◆ Exercise prompt ◆
Using the data that follows, give again word for word the lines between the one holding "б) гражданство или" and the one holding "with our social", inclusive. Omit the pictures.

### Data under study

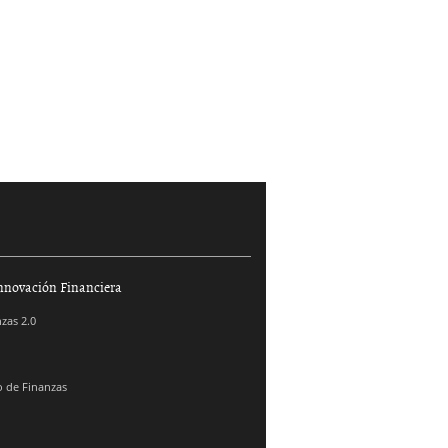
nnovación Financiera
zas 2.0
 de Finanzas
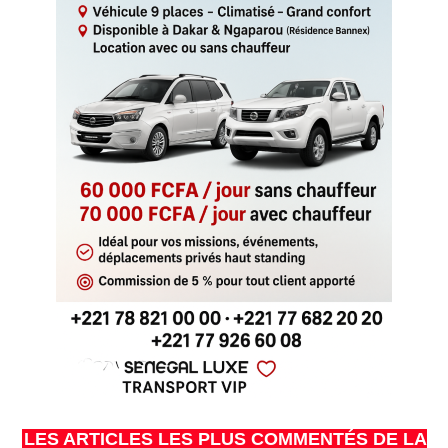
LES ARTICLES LES PLUS COMMENTÉS DE LA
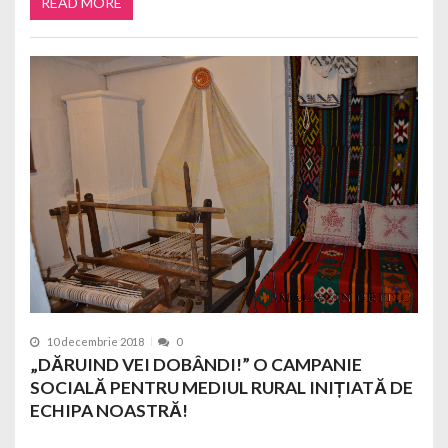
READ MORE
10 decembrie 2018
0
„DĂRUIND VEI DOBÂNDI!” O CAMPANIE
SOCIALĂ PENTRU MEDIUL RURAL INIȚIATĂ DE
ECHIPA NOASTRĂ!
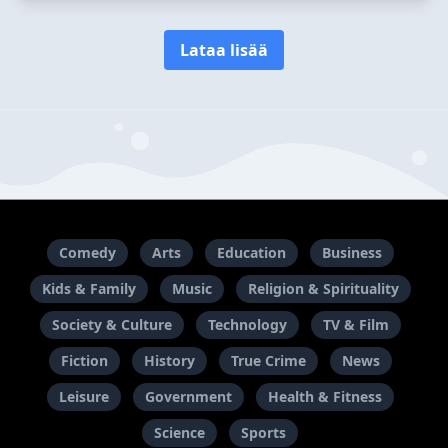
Lataa lisää
Comedy
Arts
Education
Business
Kids & Family
Music
Religion & Spirituality
Society & Culture
Technology
TV & Film
Fiction
History
True Crime
News
Leisure
Government
Health & Fitness
Science
Sports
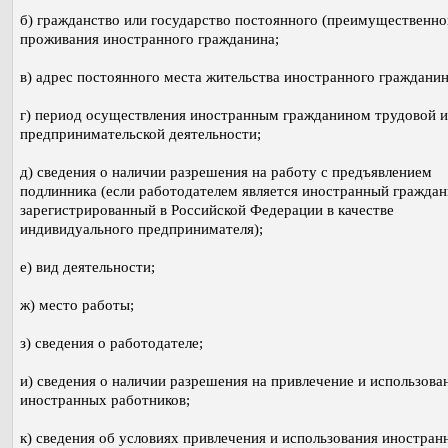
б) гражданство или государство постоянного (преимущественно
проживания иностранного гражданина;
в) адрес постоянного места жительства иностранного гражданин
г) период осуществления иностранным гражданином трудовой 
предпринимательской деятельности;
д) сведения о наличии разрешения на работу с предъявлением
подлинника (если работодателем является иностранный граждан
зарегистрированный в Российской Федерации в качестве
индивидуального предпринимателя);
е) вид деятельности;
ж) место работы;
з) сведения о работодателе;
и) сведения о наличии разрешения на привлечение и использова
иностранных работников;
к) сведения об условиях привлечения и использования иностран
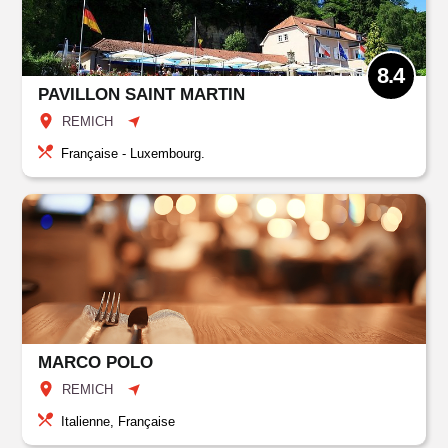
8.4
PAVILLON SAINT MARTIN
REMICH
Française - Luxembourg.
MARCO POLO
REMICH
Italienne, Française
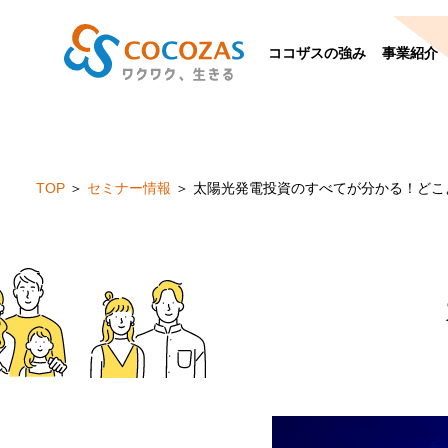
ココザスの強み
事業紹介
TOP
セミナー情報
太陽光発電投資のすべてが分かる！
どこ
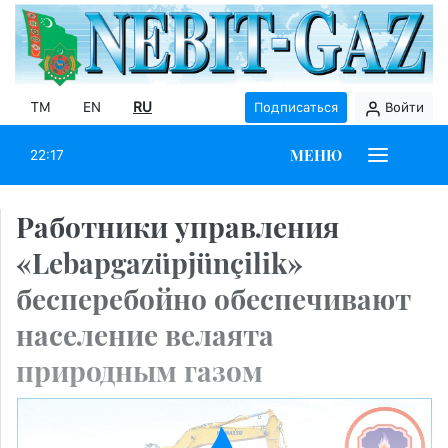
TM
EN
RU
Подписаться
Войти
МЕНЮ
22:17
Работники управления
«Lebapgazüpjünçilik»
бесперебойно обеспечивают
население велаята
природным газом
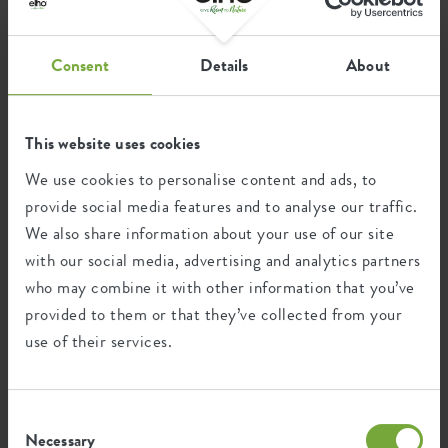
water reservoir offers convenience in plant care without
compromising on design.
Consent
Details
About
Recycling
This website uses cookies
We use cookies to personalise content and ads, to
This product is comprised of 100% post-
provide social media features and to analyse our traffic.
consumer waste and 0% post-industrial
We also share information about your use of our site
waste.
with our social media, advertising and analytics partners
who may combine it with other information that you’ve
provided to them or that they’ve collected from your
use of their services.
Certifications
Guarantee
99
Consent
years
Necessary
Selection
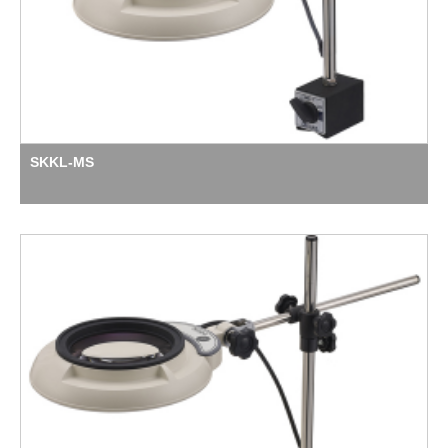
SKKL-MS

######

◆ Output for this exercise ◆
б) гражданство или государство постоянного (преимущественно
проживания иностранного гражданина;
в) адрес постоянного места жительства иностранного гражданин
г) период осуществления иностранным гражданином трудовой 
предпринимательской деятельности;
д) сведения о наличии разрешения на работу с предъявлением
подлинника (если работодателем является иностранный граждан
зарегистрированный в Российской Федерации в качестве
индивидуального предпринимателя);
е) вид деятельности;
ж) место работы;
з) сведения о работодателе;
и) сведения о наличии разрешения на привлечение и использова
иностранных работников;
к) сведения об условиях привлечения и использования иностран
8.4
PAVILLON SAINT MARTIN
REMICH
Française - Luxembourg.
MARCO POLO
REMICH
Italienne, Française
ココザスの強み
事業紹介
TOP
セミナー情報
太陽光発電投資のすべてが分かる！
どこ
TM
EN
RU
Подписаться
Войти
МЕНЮ
22:17
Работники управления
«Lebapgazüpjünçilik»
бесперебойно обеспечивают
население велаята
природным газом
water reservoir offers convenience in plant care without
compromising on design.
Consent
Details
About
Recycling
This website uses cookies
We use cookies to personalise content and ads, to
This product is comprised of 100% post-
provide social media features and to analyse our traffic.
consumer waste and 0% post-industrial
We also share information about your use of our site
waste.
with our social media, advertising and analytics partners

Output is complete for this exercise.